[begin DOCUMENT]
The bad guys thought it was just a drug run – albeit, a meticulously-planned one – from a South Beach nightclub to an Aventura parking lot.
What they didn’t know was, the FBI was watching the entire time.
Who was carrying and protecting the coke?
A City of Miami Beach fire inspector and a Miami-Dade cop.
(And perhaps others yet-named, yet-charged.)
Because he wasn’t one of theirs – thank goodness – at least this time the scandal-tainted Miami Beach PD has nothing to worry about. Right?
When the extortion and bribery case against five Miami Beach Code Compliance officers and 2 inspectors from the city’s fire department was unveiled by the U.S. Attorney for Miami earlier this month, thus began churning an agitated whirlpool of reaction, up and down the Billion Dollar Sandbar, one that has only strengthened – much like a hurricane – and picked up momentum in the two weeks since the scandal broke:
Shock and dismay from city officials, with some exchanging accusatory emails and others aligning into opposing factions on what to do next. Outrage and disgust from a wary public. And plenty of attention in the media, in public meetings, and in editorial boardrooms.
The arrests have culminated in Beach commissioners demanding immediate reforms, even the dismissal of their increasingly-embattled city manager, now at his most vulnerable nadir in 12 years; in the imposition of departmental reviews, ethics re-training of city employees, and, soon, a promised anonymous tip hotline for whistle-blowers; and in a citizens’ protest rally outside City Hall today.
Almost lost in the turbulence surrounding the extortion case is the parallel case announced by federal prosecutors. In that one, one of the city fire inspectors is also accused of participating in a conspiracy to transport what he believed to be cocaine. Implicated with him is a Miami-Dade police officer, hired to escort the illicit load using his patrol car. Both have been suspended from duty by their respective agencies.
So, then, how – and why – does the Miami Beach Police Department troublingly figure into all this? Read on.
Here, extracted from the federal complaint, the SunPost presents a timeline of the conspiracy and the FBI’s undercover surveillance of two public servants – maybe more – gone waywardly wrong.
Thurs., Oct. 27, 2011
In an FBI-tapped phone call, Miami Beach fire inspector Chai Footman tells the “manager” of the South Beach nightclub Dolce Ultra Lounge – who, unbeknown to Footman, is really an FBI undercover agent – that he wants to put the “manager” in contact with a fellow city fire inspector, Henry Lee Bryant, who, in exchange for cash pay-offs, can help the “manager” in obtaining a sign permit from the city –
FOOTMAN: Henry will be able to play ball. He is a senior inspector. He may know other people in the city. I am pretty sure he does. He knows the ins and outs and stuff like that. When Henry’s working, he will have your back. Let him know what you are trying to do – everything. He is down. He’s real down.
Sat., Oct. 29, 2011
The “manager” contacts Bryant; they arrange to meet for lunch that day. Hours later, at a Beach restaurant, the two discuss ways that Bryant could help the club.
BRYANT: There ain’t too many people in the city that I don’t know. What exactly do you need done?
[end DOCUMENT]
[begin RAW RECORDS]
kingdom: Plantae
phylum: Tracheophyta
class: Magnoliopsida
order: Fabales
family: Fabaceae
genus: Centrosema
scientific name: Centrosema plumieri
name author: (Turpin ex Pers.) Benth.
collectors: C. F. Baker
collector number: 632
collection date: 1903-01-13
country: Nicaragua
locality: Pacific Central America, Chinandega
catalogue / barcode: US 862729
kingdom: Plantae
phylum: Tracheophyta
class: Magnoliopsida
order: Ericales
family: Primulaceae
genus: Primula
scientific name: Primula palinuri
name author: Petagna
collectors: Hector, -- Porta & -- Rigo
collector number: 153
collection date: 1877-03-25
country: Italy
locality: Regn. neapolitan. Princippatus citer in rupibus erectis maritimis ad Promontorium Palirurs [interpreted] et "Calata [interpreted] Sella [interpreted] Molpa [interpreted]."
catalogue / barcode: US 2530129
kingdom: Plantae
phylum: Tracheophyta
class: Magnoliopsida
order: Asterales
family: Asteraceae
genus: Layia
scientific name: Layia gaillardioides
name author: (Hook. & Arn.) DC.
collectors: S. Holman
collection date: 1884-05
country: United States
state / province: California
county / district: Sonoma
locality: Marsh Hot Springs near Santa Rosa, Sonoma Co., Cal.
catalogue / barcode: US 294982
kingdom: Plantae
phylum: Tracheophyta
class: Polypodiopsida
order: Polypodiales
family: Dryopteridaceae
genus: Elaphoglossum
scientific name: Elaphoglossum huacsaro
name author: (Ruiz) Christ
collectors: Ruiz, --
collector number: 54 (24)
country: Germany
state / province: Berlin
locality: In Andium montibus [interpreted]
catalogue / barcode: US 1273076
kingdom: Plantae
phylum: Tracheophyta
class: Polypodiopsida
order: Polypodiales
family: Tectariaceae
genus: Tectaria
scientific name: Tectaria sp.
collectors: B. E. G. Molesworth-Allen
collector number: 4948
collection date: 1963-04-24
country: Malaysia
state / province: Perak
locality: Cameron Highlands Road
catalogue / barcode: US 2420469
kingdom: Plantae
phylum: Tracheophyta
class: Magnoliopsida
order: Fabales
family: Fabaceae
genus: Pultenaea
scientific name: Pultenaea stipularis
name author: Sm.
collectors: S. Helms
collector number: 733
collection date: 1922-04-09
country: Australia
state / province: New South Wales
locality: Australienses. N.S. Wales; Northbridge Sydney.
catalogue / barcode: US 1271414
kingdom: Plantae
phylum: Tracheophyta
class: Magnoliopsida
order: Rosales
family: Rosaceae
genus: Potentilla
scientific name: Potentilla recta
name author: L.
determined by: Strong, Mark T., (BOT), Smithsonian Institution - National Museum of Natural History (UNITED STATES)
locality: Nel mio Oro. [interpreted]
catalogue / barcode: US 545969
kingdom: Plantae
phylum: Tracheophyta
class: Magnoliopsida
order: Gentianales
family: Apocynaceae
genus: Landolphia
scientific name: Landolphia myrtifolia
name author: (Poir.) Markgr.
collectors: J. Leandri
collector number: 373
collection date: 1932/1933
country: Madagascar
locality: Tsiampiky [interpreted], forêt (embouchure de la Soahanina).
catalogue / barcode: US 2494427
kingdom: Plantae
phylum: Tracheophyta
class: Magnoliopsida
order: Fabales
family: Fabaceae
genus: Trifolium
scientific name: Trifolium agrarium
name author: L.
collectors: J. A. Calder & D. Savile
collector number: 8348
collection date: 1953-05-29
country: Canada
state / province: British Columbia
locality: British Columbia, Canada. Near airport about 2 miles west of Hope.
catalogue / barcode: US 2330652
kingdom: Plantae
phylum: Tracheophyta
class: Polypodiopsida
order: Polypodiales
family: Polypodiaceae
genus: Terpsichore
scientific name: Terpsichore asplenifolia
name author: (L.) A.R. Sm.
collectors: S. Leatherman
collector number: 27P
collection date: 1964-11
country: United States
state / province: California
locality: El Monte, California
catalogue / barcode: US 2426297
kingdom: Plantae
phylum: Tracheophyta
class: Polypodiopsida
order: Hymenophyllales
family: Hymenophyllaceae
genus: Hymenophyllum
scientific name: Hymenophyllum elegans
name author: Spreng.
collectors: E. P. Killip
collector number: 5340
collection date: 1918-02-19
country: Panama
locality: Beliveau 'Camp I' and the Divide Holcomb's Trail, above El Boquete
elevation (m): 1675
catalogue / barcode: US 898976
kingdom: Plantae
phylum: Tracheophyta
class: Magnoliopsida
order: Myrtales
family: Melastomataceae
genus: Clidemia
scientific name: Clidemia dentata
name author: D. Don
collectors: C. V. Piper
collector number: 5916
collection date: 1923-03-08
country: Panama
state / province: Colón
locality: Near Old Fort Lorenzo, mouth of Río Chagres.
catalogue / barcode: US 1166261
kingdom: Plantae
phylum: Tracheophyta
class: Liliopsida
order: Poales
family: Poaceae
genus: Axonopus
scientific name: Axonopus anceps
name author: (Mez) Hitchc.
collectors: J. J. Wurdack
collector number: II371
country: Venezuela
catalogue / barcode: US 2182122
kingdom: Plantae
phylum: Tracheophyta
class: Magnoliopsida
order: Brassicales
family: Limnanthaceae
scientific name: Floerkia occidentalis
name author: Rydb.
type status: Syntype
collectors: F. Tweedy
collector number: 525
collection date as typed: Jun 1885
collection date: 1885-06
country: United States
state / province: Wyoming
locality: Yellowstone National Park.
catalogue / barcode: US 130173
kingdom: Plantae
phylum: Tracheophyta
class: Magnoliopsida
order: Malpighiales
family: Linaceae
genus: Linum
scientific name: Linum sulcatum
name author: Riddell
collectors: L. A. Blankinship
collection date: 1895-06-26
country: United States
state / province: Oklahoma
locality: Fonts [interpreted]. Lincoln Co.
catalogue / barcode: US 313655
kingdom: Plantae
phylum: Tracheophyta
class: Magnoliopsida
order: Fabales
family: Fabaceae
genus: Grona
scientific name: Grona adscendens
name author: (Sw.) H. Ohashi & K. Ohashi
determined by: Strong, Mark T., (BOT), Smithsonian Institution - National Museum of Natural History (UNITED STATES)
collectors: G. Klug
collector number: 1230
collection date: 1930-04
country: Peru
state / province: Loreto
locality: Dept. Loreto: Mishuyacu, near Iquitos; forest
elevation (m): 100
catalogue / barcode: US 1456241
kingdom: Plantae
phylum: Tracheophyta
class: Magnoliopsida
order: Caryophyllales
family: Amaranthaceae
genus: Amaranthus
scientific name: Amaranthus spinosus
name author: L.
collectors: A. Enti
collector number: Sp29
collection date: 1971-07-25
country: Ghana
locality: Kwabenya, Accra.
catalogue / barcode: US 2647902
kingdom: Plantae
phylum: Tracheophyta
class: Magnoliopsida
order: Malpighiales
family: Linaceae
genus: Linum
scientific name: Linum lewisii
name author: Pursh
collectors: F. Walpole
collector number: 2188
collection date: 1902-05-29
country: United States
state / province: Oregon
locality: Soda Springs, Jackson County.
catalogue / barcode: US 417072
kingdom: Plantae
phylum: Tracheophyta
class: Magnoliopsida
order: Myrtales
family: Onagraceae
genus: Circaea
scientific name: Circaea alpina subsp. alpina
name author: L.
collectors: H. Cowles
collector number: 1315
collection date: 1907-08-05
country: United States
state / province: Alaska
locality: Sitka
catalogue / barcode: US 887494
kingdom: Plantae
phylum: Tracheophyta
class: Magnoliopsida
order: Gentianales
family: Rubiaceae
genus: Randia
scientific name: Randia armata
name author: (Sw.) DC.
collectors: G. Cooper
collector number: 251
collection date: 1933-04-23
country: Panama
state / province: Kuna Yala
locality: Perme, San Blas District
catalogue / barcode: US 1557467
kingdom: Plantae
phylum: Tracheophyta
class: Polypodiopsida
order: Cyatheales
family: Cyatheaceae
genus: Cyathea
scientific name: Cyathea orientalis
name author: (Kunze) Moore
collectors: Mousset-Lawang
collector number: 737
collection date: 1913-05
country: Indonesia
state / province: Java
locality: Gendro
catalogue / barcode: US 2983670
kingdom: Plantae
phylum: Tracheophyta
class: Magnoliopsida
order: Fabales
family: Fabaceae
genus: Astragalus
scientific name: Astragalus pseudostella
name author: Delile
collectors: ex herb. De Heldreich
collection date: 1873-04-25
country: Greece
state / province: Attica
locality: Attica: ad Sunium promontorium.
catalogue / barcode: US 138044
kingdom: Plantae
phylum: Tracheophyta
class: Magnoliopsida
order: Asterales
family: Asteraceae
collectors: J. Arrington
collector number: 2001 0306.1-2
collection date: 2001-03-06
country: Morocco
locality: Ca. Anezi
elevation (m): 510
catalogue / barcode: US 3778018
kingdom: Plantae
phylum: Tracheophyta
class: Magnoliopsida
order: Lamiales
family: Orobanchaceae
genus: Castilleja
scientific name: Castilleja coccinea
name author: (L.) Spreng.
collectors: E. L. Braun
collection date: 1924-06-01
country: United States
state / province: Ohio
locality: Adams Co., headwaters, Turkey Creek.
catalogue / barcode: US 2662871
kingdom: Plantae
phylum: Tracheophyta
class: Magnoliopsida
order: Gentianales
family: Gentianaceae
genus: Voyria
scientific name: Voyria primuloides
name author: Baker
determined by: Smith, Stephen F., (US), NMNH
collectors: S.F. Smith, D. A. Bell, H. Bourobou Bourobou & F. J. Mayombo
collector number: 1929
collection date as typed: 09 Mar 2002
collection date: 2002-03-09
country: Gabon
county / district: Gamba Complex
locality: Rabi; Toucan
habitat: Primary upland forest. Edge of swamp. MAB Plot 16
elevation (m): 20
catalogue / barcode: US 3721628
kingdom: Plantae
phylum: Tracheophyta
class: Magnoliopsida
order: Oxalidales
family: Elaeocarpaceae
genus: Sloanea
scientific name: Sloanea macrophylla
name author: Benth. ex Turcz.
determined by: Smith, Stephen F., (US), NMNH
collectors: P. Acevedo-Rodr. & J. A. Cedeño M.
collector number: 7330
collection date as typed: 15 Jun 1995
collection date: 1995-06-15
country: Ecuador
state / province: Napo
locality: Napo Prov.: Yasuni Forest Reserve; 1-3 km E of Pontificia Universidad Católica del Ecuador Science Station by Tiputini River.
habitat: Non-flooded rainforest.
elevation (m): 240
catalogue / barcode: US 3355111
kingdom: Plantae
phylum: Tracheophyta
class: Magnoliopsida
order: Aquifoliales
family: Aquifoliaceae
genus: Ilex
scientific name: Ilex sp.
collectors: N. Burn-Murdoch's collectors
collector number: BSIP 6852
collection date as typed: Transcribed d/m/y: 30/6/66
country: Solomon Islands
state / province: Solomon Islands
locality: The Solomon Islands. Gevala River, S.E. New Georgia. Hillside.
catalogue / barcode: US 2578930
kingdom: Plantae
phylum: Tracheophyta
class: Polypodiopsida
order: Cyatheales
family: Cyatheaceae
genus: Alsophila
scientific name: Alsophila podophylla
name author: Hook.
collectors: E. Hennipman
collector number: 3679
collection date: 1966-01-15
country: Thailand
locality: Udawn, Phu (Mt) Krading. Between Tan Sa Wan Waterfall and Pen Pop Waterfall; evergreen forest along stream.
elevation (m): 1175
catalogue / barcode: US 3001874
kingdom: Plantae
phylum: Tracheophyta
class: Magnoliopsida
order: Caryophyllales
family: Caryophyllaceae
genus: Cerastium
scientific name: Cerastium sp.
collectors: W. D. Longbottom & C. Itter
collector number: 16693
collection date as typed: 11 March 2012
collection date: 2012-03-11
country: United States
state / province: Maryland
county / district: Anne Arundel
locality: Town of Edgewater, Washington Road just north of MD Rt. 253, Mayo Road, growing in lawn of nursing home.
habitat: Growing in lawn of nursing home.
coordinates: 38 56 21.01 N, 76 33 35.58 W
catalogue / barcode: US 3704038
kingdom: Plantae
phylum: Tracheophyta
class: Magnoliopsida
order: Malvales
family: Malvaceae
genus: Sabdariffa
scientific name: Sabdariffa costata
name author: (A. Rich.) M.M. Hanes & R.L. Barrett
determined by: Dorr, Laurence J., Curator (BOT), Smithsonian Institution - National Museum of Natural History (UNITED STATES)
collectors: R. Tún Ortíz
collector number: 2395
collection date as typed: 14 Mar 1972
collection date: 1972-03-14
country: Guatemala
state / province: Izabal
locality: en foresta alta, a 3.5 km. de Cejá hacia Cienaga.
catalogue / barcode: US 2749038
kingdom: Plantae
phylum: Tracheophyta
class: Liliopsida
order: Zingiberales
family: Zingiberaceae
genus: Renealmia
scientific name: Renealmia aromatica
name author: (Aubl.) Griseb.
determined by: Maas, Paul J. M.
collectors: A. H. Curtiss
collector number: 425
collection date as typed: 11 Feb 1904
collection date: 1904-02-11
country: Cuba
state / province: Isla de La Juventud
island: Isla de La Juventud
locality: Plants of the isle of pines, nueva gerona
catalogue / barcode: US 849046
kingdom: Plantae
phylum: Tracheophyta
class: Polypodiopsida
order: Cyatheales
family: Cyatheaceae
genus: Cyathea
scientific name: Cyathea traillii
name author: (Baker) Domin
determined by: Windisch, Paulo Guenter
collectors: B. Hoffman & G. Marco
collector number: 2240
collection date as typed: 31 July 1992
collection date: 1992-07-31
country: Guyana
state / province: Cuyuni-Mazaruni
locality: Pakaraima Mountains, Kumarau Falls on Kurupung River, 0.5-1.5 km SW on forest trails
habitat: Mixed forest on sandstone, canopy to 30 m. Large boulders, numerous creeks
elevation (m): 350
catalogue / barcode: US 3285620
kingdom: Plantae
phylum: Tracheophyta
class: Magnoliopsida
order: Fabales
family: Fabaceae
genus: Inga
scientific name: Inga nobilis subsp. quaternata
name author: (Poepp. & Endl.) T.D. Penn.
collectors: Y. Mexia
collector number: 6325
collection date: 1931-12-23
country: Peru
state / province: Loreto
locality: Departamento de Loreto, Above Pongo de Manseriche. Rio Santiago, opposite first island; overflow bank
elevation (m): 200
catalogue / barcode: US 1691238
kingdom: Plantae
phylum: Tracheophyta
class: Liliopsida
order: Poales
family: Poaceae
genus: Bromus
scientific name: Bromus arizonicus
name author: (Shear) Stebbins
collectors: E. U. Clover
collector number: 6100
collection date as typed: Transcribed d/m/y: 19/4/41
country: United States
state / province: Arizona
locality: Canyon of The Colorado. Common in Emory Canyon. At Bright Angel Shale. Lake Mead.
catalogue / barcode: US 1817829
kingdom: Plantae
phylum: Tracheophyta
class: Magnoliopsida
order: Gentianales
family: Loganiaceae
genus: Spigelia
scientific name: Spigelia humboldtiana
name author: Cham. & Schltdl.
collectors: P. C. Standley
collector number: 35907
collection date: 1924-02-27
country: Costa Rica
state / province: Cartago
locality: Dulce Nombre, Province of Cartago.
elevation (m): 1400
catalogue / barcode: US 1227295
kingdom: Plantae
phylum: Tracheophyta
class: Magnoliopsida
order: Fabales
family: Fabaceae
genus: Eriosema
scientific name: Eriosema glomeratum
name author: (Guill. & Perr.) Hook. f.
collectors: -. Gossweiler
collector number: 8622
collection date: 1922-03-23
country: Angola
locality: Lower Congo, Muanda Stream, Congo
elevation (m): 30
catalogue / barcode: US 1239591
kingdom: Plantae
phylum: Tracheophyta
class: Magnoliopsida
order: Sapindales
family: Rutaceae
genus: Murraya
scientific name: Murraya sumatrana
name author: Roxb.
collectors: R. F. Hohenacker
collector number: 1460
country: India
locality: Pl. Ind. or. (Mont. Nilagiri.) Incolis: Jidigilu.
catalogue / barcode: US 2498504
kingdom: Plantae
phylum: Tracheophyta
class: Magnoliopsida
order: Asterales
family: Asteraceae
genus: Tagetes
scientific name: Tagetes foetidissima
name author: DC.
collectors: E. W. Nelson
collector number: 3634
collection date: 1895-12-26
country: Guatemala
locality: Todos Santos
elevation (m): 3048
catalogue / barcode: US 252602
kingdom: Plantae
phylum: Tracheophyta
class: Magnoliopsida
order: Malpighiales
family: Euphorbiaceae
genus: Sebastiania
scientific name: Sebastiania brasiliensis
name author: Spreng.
[end RAW RECORDS]
▶ **PROBLEMS TO WORK ON**:
(a) In the article about the Miami Beach corruption case, what was the Miami-Dade police officer hired to use to escort the illicit load?
(b) Arrange the entries as a JSON list of strings, one string per line and no blank lines. Begin at the first line of the entries and stop after the line that contains "country: Nicaragua".

▶ **ANSWER SET**:
(a) His patrol car.

(b)
[
  "kingdom: Plantae",
  "phylum: Tracheophyta",
  "class: Magnoliopsida",
  "order: Fabales",
  "family: Fabaceae",
  "genus: Centrosema",
  "scientific name: Centrosema plumieri",
  "name author: (Turpin ex Pers.) Benth.",
  "collectors: C. F. Baker",
  "collector number: 632",
  "collection date: 1903-01-13",
  "country: Nicaragua"
]